» EXERCISE OBJECTIVE: In the news report below on the Ebola emergency, transcribe the passage that begins at the words "This is the" and stops after "than 1,600 people.".

» TEXT PROVIDED:
KUALA LUMPUR, July 18 — The World Health Organization (WHO) has declared the Ebola crisis in the Democratic Republic of Congo (DRC) a “public health emergency of international concern”.
The WHO has been under pressure to declare an international emergency. The epidemic is the second-deadliest in history. The fatality rate of Ebola in this outbreak is at around 66 per cent.
This declaration comes after reports of the first confirmed case in Goma, a city of almost two million people on the border with Rwanda. Infection there could lead to risk of it spreading even wider across the region.
This is the highest level of alarm classification for the WHO and has only been used four times previously.
Just last Friday, it was decided that the outbreak did not constitute a public health emergency of international concern. The situation in Goma changed that determination.
The outbreak in the DRC has already claimed the lives of more than 1,600 people.
However for the moment, WHO has stated that borders should not be closed, with no restrictions on travel or trade, or entry screening of passengers at ports or airports outside the immediate region.

Items from a data source

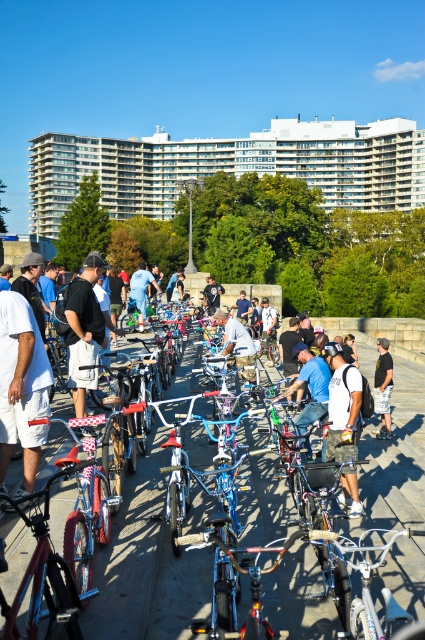
Can you confirm if light brown shorts at center is smaller than denim shorts at center?

Yes.

Who is taller, light brown shorts at center or denim shorts at center?

denim shorts at center

Between point (390, 432) and point (138, 324), which one is positioned behind?

Point (138, 324)

Where is `light brown shorts at center`? light brown shorts at center is located at coordinates (382, 387).

Is matte black shirt at center above denim shorts at center?

No, matte black shirt at center is not above denim shorts at center.

Can you confirm if matte black shirt at center is wider than denim shorts at center?

In fact, matte black shirt at center might be narrower than denim shorts at center.

Measure the distance between point (71, 349) and camera.

They are 34.65 feet apart.

At what (x,y) coordinates should I click in order to perform the action: click on matte black shirt at center. Please return your answer as a coordinate pair (x, y). Image resolution: width=425 pixels, height=640 pixels. Looking at the image, I should click on (84, 330).

This screenshot has width=425, height=640. In order to click on blue metallic bicycle at center in this screenshot , I will do `click(309, 387)`.

Which is in front, point (319, 365) or point (135, 294)?

Point (319, 365) is more forward.

Image resolution: width=425 pixels, height=640 pixels. Find the location of `blue metallic bicycle at center`. blue metallic bicycle at center is located at coordinates (309, 387).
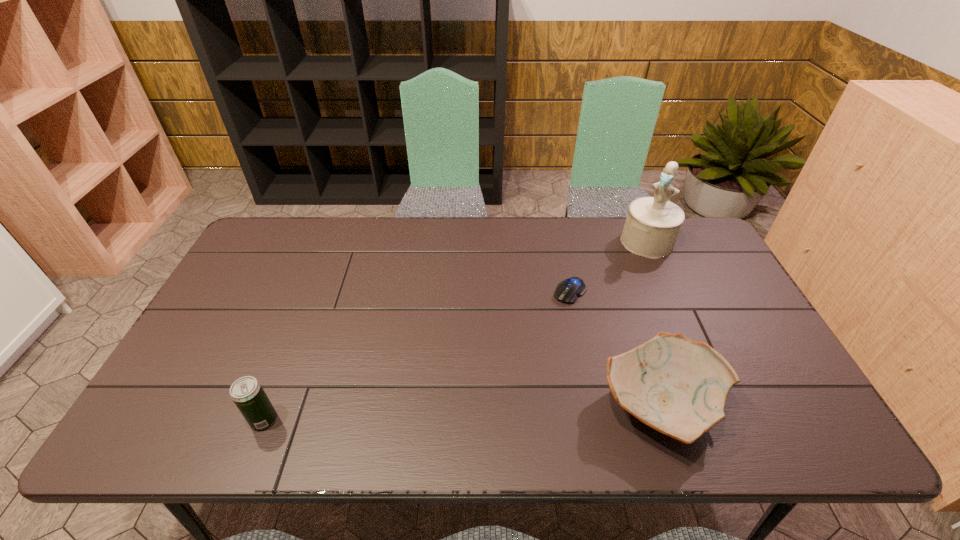
Find the location of a particular element. unoccupied area between the beer can and the pottery is located at coordinates (462, 413).

Image resolution: width=960 pixels, height=540 pixels. Identify the location of vacant area between the shortest object and the beer can. (417, 356).

The image size is (960, 540). What are the coordinates of `free space between the computer mouse and the beer can` in the screenshot? It's located at (417, 356).

Where is `vacant area that lies between the farthest object and the beer can`? This screenshot has width=960, height=540. vacant area that lies between the farthest object and the beer can is located at coordinates (455, 331).

Image resolution: width=960 pixels, height=540 pixels. In order to click on free space between the second shortest object and the computer mouse in this screenshot , I will do `click(614, 349)`.

Where is `the closest object relative to the figurine`? This screenshot has height=540, width=960. the closest object relative to the figurine is located at coordinates (567, 291).

Where is `the closest object to the second farthest object`? This screenshot has width=960, height=540. the closest object to the second farthest object is located at coordinates (652, 226).

Find the location of a particular element. free location that satisfies the following two spatial constraints: 1. on the back side of the pottery; 2. on the left side of the beer can is located at coordinates (269, 407).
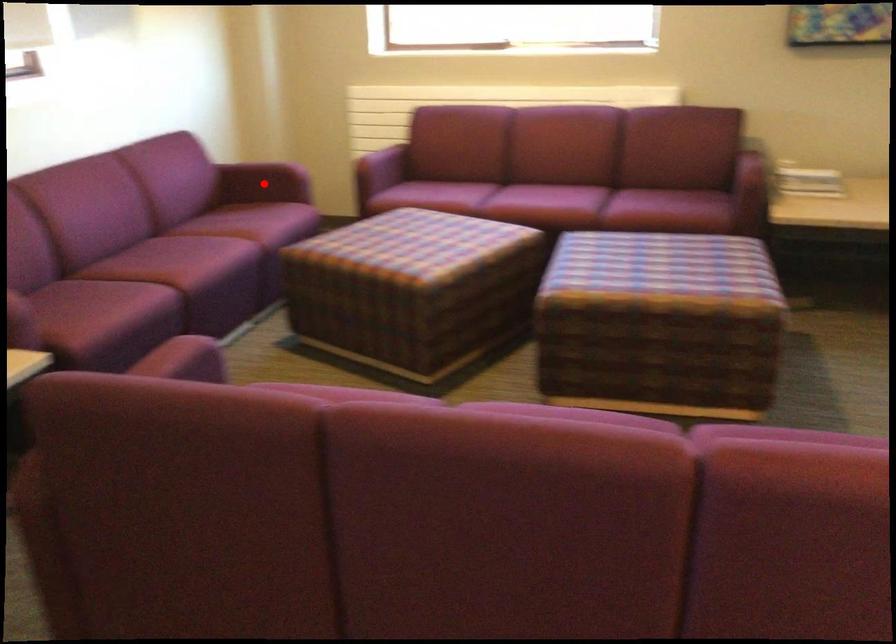
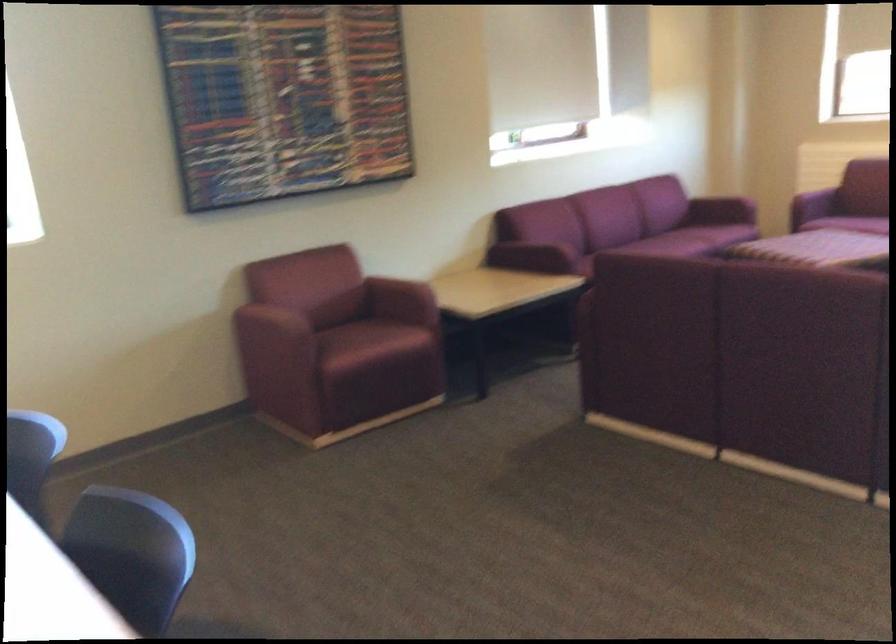
Where in the second image is the point corresponding to the highlighted location from the first image?

(720, 211)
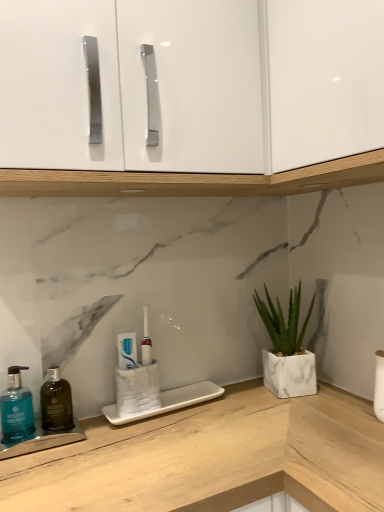
Describe the element at coordinates (56, 402) in the screenshot. The height and width of the screenshot is (512, 384). I see `dark green glass mouthwash at left` at that location.

This screenshot has height=512, width=384. I want to click on dark green glass mouthwash at left, so click(x=56, y=402).

Which of these two, white glossy toothpaste at center or white marble planter at right, is bigger?

With larger size is white marble planter at right.

Which object is wider, white glossy toothpaste at center or white marble planter at right?

white marble planter at right is wider.

Visually, is white glossy toothpaste at center positioned to the left or to the right of white marble planter at right?

In the image, white glossy toothpaste at center appears on the left side of white marble planter at right.

From the picture: How many degrees apart are the facing directions of white glossy toothpaste at center and white marble planter at right?

The facing directions of white glossy toothpaste at center and white marble planter at right are 15.2 degrees apart.

Is dark green glass mouthwash at left at the right side of white marble planter at right?

Incorrect, dark green glass mouthwash at left is not on the right side of white marble planter at right.

Is dark green glass mouthwash at left next to white marble planter at right?

No, dark green glass mouthwash at left is not with white marble planter at right.

From the image's perspective, who appears lower, dark green glass mouthwash at left or white marble planter at right?

From the image's view, dark green glass mouthwash at left is below.

Between dark green glass mouthwash at left and white marble planter at right, which one has smaller width?

dark green glass mouthwash at left.

Can you see dark green glass mouthwash at left touching white glossy toothpaste at center?

No, dark green glass mouthwash at left is not touching white glossy toothpaste at center.

Which object is positioned more to the left, dark green glass mouthwash at left or white glossy toothpaste at center?

Positioned to the left is dark green glass mouthwash at left.

Is point (50, 412) farther from viewer compared to point (130, 367)?

No.

Considering their positions, is white glossy cabinet doors at upper center located in front of or behind white glossy toothpaste at center?

In the image, white glossy cabinet doors at upper center appears in front of white glossy toothpaste at center.

Find the location of a particular element. The height and width of the screenshot is (512, 384). toothpaste lying behind the white glossy cabinet doors at upper center is located at coordinates (127, 350).

Considering the sizes of objects white glossy cabinet doors at upper center and white glossy toothpaste at center in the image provided, who is thinner, white glossy cabinet doors at upper center or white glossy toothpaste at center?

white glossy toothpaste at center is thinner.

From the image's perspective, between white glossy cabinet doors at upper center and white glossy toothpaste at center, which one is located above?

From the image's view, white glossy cabinet doors at upper center is above.

Which of these two, white marble planter at right or dark green glass mouthwash at left, stands shorter?

dark green glass mouthwash at left.

Can you confirm if white marble planter at right is smaller than dark green glass mouthwash at left?

Actually, white marble planter at right might be larger than dark green glass mouthwash at left.

Does white marble planter at right turn towards dark green glass mouthwash at left?

No, white marble planter at right is not facing towards dark green glass mouthwash at left.

Is white marble planter at right far from dark green glass mouthwash at left?

white marble planter at right is actually quite close to dark green glass mouthwash at left.

Considering the sizes of white glossy cabinet doors at upper center and white marble planter at right in the image, is white glossy cabinet doors at upper center bigger or smaller than white marble planter at right?

Considering their sizes, white glossy cabinet doors at upper center takes up more space than white marble planter at right.

Does white glossy cabinet doors at upper center lie in front of white marble planter at right?

Yes, white glossy cabinet doors at upper center is closer to the viewer.

From a real-world perspective, is white glossy cabinet doors at upper center physically located above or below white marble planter at right?

Clearly, from a real-world perspective, white glossy cabinet doors at upper center is above white marble planter at right.

What's the angular difference between white glossy cabinet doors at upper center and white marble planter at right's facing directions?

15.2 degrees separate the facing orientations of white glossy cabinet doors at upper center and white marble planter at right.

Consider the image. From the image's perspective, who appears lower, teal matte soap dispenser at lower left or dark green glass mouthwash at left?

dark green glass mouthwash at left.

Does teal matte soap dispenser at lower left turn towards dark green glass mouthwash at left?

No, teal matte soap dispenser at lower left is not turned towards dark green glass mouthwash at left.

Is teal matte soap dispenser at lower left spatially inside dark green glass mouthwash at left, or outside of it?

teal matte soap dispenser at lower left lies outside dark green glass mouthwash at left.

Who is taller, teal matte soap dispenser at lower left or dark green glass mouthwash at left?

dark green glass mouthwash at left.

The width and height of the screenshot is (384, 512). In order to click on houseplant that appears on the right of white glossy toothpaste at center in this screenshot , I will do `click(287, 348)`.

You are a GUI agent. You are given a task and a screenshot of the screen. Output one action in this format:
    pyautogui.click(x=<x>, y=<y>)
    Task: Click on the houseplant above the dark green glass mouthwash at left (from the image's perspective)
    Image resolution: width=384 pixels, height=512 pixels.
    Given the screenshot: What is the action you would take?
    pyautogui.click(x=287, y=348)

When comparing their distances from white glossy cabinet doors at upper center, does dark green glass mouthwash at left or white glossy toothpaste at center seem further?

dark green glass mouthwash at left lies further to white glossy cabinet doors at upper center than the other object.

Based on their spatial positions, is dark green glass mouthwash at left or white marble planter at right further from white glossy toothpaste at center?

white marble planter at right is positioned further to the anchor white glossy toothpaste at center.

Looking at the image, which one is located further to white glossy cabinet doors at upper center, teal matte soap dispenser at lower left or white marble planter at right?

teal matte soap dispenser at lower left lies further to white glossy cabinet doors at upper center than the other object.

When comparing their distances from white glossy toothpaste at center, does dark green glass mouthwash at left or white glossy cabinet doors at upper center seem closer?

dark green glass mouthwash at left is closer to white glossy toothpaste at center.

From the image, which object appears to be farther from dark green glass mouthwash at left, teal matte soap dispenser at lower left or white glossy cabinet doors at upper center?

white glossy cabinet doors at upper center lies further to dark green glass mouthwash at left than the other object.

Estimate the real-world distances between objects in this image. Which object is further from white marble planter at right, teal matte soap dispenser at lower left or white glossy toothpaste at center?

The object further to white marble planter at right is teal matte soap dispenser at lower left.

Based on the photo, when comparing their distances from white marble planter at right, does white glossy cabinet doors at upper center or teal matte soap dispenser at lower left seem closer?

white glossy cabinet doors at upper center lies closer to white marble planter at right than the other object.

Which object lies nearer to the anchor point dark green glass mouthwash at left, white glossy toothpaste at center or white glossy cabinet doors at upper center?

The object closer to dark green glass mouthwash at left is white glossy toothpaste at center.

You are a GUI agent. You are given a task and a screenshot of the screen. Output one action in this format:
    pyautogui.click(x=<x>, y=<y>)
    Task: Click on the toothpaste situated between teal matte soap dispenser at lower left and white marble planter at right from left to right
    The image size is (384, 512).
    Given the screenshot: What is the action you would take?
    pyautogui.click(x=127, y=350)

Locate an element on the screen. The width and height of the screenshot is (384, 512). toothpaste between dark green glass mouthwash at left and white marble planter at right in the horizontal direction is located at coordinates point(127,350).

Where is `houseplant between white glossy cabinet doors at upper center and white glossy toothpaste at center from top to bottom`? The image size is (384, 512). houseplant between white glossy cabinet doors at upper center and white glossy toothpaste at center from top to bottom is located at coordinates 287,348.

This screenshot has width=384, height=512. Find the location of `mouthwash between teal matte soap dispenser at lower left and white marble planter at right`. mouthwash between teal matte soap dispenser at lower left and white marble planter at right is located at coordinates (56, 402).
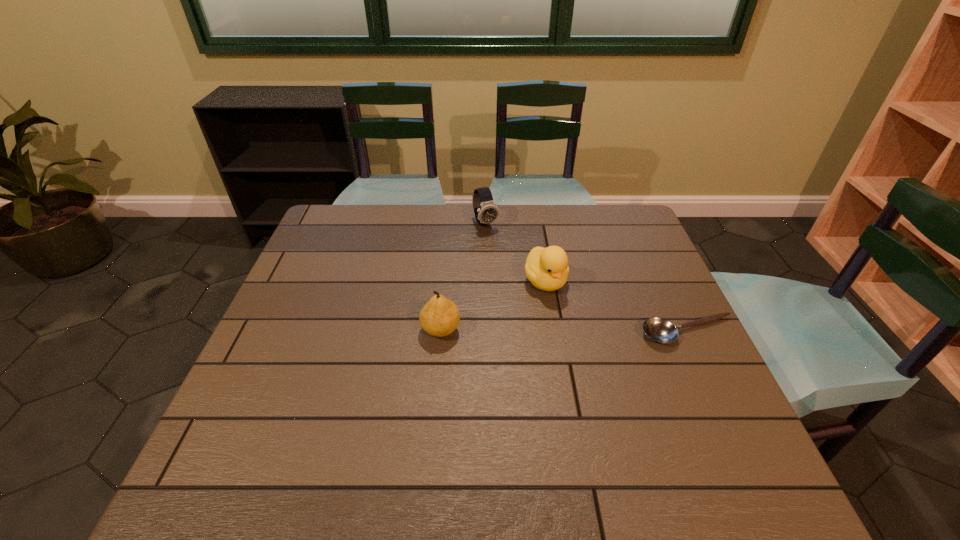
You are a GUI agent. You are given a task and a screenshot of the screen. Output one action in this format:
    pyautogui.click(x=<x>, y=<y>)
    Task: Click on the leftmost object
    
    Given the screenshot: What is the action you would take?
    pyautogui.click(x=440, y=316)

I want to click on the shortest object, so click(660, 330).

Where is `the rightmost object`? the rightmost object is located at coordinates (660, 330).

Identify the location of the farthest object. The width and height of the screenshot is (960, 540). (485, 209).

Identify the location of watch. Image resolution: width=960 pixels, height=540 pixels. (485, 209).

You are a GUI agent. You are given a task and a screenshot of the screen. Output one action in this format:
    pyautogui.click(x=<x>, y=<y>)
    Task: Click on the duck
    This screenshot has height=540, width=960.
    Given the screenshot: What is the action you would take?
    pyautogui.click(x=547, y=269)

Where is `the third object from left to right`? the third object from left to right is located at coordinates (547, 269).

At what (x,y) coordinates should I click in order to perform the action: click on vacant area situated on the right of the pear. Please return your answer as a coordinate pair (x, y). The image size is (960, 540). Looking at the image, I should click on (509, 329).

You are a GUI agent. You are given a task and a screenshot of the screen. Output one action in this format:
    pyautogui.click(x=<x>, y=<y>)
    Task: Click on the vacant space located 0.210m on the back of the shortest object
    The image size is (960, 540).
    Given the screenshot: What is the action you would take?
    pyautogui.click(x=657, y=265)

Where is `vacant area situated on the face of the farthest object`? This screenshot has height=540, width=960. vacant area situated on the face of the farthest object is located at coordinates (540, 315).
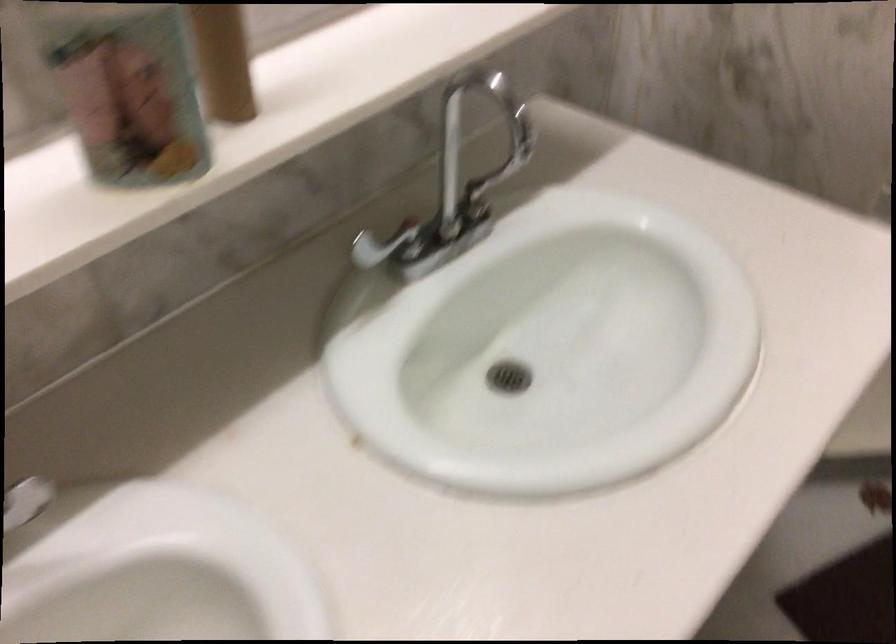
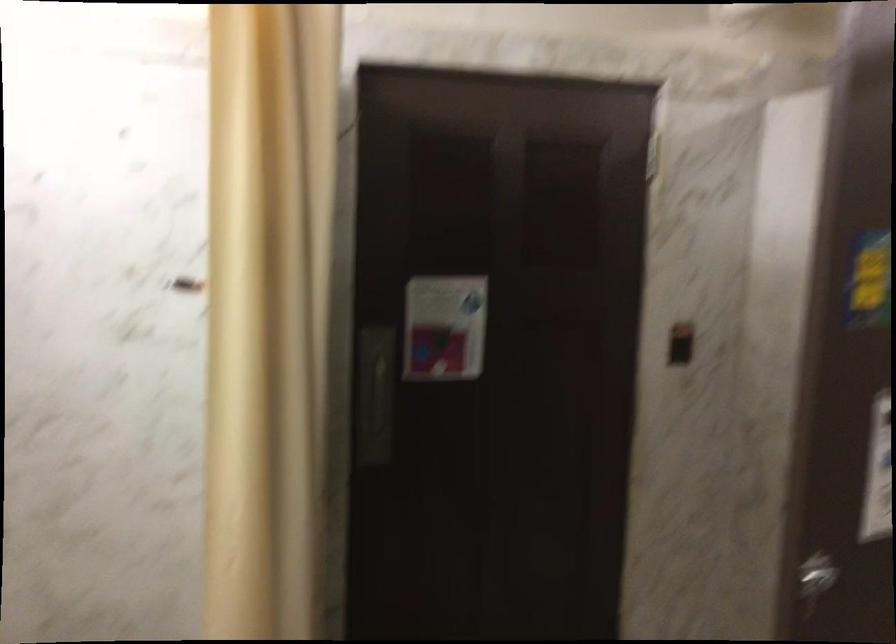
First-person continuous shooting, in which direction is the camera rotating?

The camera rotated toward right-up.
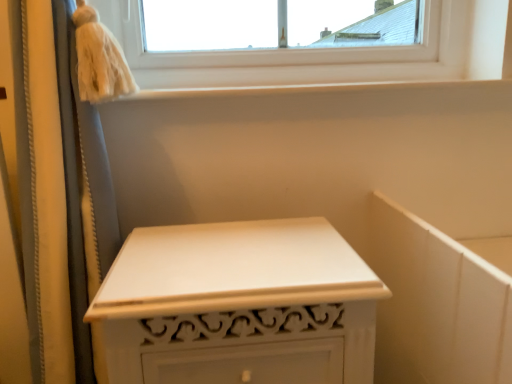
Question: In terms of width, does white smooth window sill at upper center look wider or thinner when compared to white painted wood nightstand at center?

Choices:
 (A) wide
 (B) thin

Answer: (B)

Question: Visually, is white smooth window sill at upper center positioned to the left or to the right of white painted wood nightstand at center?

Choices:
 (A) right
 (B) left

Answer: (A)

Question: Is white smooth window sill at upper center spatially inside white painted wood nightstand at center, or outside of it?

Choices:
 (A) outside
 (B) inside

Answer: (A)

Question: Considering the relative positions of white painted wood nightstand at center and white smooth window sill at upper center in the image provided, is white painted wood nightstand at center to the left or to the right of white smooth window sill at upper center?

Choices:
 (A) left
 (B) right

Answer: (A)

Question: Is white painted wood nightstand at center wider or thinner than white smooth window sill at upper center?

Choices:
 (A) wide
 (B) thin

Answer: (A)

Question: Considering the positions of white painted wood nightstand at center and white smooth window sill at upper center in the image, is white painted wood nightstand at center bigger or smaller than white smooth window sill at upper center?

Choices:
 (A) small
 (B) big

Answer: (B)

Question: From a real-world perspective, relative to white smooth window sill at upper center, is white painted wood nightstand at center vertically above or below?

Choices:
 (A) below
 (B) above

Answer: (A)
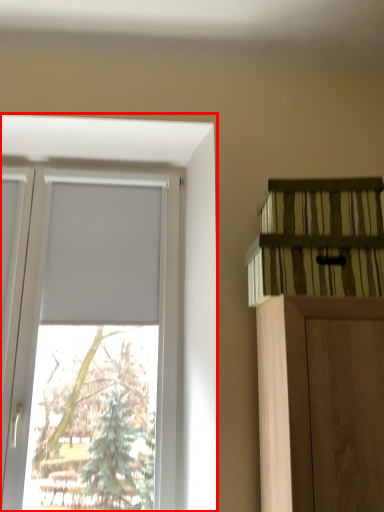
Question: From the image's perspective, where is window (annotated by the red box) located relative to shelf?

Choices:
 (A) above
 (B) below

Answer: (B)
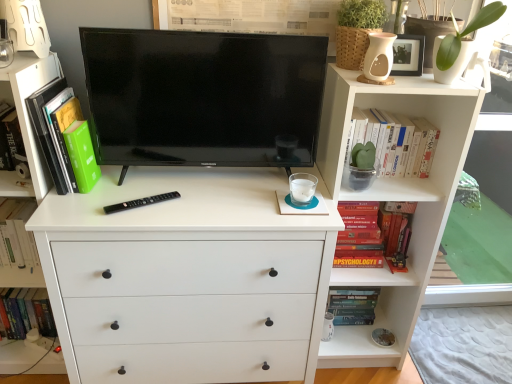
Locate an element on the screen. The width and height of the screenshot is (512, 384). empty space that is ontop of white matte chest of drawers at center (from a real-world perspective) is located at coordinates (180, 188).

» ANSWER SECTION:
This is the highest level of alarm classification for the WHO and has only been used four times previously.
Just last Friday, it was decided that the outbreak did not constitute a public health emergency of international concern. The situation in Goma changed that determination.
The outbreak in the DRC has already claimed the lives of more than 1,600 people.